##### Given data

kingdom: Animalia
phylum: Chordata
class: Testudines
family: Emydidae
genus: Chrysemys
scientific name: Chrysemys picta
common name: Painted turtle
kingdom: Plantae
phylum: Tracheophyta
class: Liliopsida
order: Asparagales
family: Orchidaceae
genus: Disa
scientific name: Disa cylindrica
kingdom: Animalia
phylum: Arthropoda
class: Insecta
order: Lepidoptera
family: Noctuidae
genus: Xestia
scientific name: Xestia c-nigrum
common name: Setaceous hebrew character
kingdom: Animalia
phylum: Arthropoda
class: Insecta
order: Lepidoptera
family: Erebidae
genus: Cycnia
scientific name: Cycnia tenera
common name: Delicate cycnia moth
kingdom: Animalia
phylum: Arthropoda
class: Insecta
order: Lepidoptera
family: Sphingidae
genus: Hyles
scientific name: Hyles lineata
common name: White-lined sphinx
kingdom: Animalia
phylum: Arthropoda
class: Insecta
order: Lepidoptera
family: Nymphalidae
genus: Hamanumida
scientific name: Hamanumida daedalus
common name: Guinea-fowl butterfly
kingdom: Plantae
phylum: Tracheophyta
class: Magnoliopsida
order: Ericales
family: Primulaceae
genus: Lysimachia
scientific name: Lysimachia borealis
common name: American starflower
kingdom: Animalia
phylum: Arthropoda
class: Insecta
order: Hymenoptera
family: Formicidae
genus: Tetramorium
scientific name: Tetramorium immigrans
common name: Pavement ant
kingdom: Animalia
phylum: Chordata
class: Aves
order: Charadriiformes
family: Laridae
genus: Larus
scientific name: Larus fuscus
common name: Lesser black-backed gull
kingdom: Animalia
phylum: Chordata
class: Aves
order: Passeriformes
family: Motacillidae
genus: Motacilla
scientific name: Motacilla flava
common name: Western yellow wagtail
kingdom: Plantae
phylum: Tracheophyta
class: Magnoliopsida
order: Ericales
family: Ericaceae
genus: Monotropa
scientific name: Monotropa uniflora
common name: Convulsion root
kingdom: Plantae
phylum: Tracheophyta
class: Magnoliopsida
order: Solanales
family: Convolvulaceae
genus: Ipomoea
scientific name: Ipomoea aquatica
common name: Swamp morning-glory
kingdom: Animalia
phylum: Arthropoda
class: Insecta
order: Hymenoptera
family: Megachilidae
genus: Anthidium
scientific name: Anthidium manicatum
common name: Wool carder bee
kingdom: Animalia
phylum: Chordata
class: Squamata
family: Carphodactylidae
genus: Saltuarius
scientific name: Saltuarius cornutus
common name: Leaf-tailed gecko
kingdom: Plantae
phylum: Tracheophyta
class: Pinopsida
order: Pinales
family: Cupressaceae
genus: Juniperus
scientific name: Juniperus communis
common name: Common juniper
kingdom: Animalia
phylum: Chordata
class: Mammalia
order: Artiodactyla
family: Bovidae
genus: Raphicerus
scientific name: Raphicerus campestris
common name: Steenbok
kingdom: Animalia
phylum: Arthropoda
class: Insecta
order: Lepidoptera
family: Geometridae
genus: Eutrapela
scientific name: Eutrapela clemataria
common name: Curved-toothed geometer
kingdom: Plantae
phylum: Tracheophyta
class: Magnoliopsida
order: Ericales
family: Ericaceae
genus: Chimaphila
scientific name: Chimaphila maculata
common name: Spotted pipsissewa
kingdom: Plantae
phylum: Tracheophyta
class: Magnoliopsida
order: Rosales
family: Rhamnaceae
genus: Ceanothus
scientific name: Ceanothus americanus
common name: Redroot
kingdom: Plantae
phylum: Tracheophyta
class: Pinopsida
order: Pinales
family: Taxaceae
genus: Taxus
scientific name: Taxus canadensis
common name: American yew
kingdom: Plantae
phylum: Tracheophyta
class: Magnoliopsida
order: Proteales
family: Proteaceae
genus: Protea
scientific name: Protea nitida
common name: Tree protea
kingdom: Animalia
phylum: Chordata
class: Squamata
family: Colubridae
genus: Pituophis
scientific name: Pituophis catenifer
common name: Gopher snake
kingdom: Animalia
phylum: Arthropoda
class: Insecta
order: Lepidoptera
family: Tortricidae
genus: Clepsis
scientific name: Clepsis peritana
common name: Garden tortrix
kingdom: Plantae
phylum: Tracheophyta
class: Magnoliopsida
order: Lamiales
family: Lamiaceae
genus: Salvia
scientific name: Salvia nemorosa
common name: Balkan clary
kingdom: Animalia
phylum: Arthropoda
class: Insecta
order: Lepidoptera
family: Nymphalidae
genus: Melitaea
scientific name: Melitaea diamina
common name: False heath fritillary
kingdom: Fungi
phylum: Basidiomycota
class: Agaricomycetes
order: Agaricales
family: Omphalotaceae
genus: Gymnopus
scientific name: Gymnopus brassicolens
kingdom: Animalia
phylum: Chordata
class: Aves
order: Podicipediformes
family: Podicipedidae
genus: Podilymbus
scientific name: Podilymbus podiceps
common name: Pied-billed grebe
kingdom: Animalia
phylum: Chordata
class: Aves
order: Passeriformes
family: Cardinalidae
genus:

##########

**What to work on**
Arrange the rows above as a numbered list, covering everything from the very first line down to and including the line that contains "genus: Cycnia", and omit any blank lines.

**Solved exercise**
1. kingdom: Animalia
2. phylum: Chordata
3. class: Testudines
4. family: Emydidae
5. genus: Chrysemys
6. scientific name: Chrysemys picta
7. common name: Painted turtle
8. kingdom: Plantae
9. phylum: Tracheophyta
10. class: Liliopsida
11. order: Asparagales
12. family: Orchidaceae
13. genus: Disa
14. scientific name: Disa cylindrica
15. kingdom: Animalia
16. phylum: Arthropoda
17. class: Insecta
18. order: Lepidoptera
19. family: Noctuidae
20. genus: Xestia
21. scientific name: Xestia c-nigrum
22. common name: Setaceous hebrew character
23. kingdom: Animalia
24. phylum: Arthropoda
25. class: Insecta
26. order: Lepidoptera
27. family: Erebidae
28. genus: Cycnia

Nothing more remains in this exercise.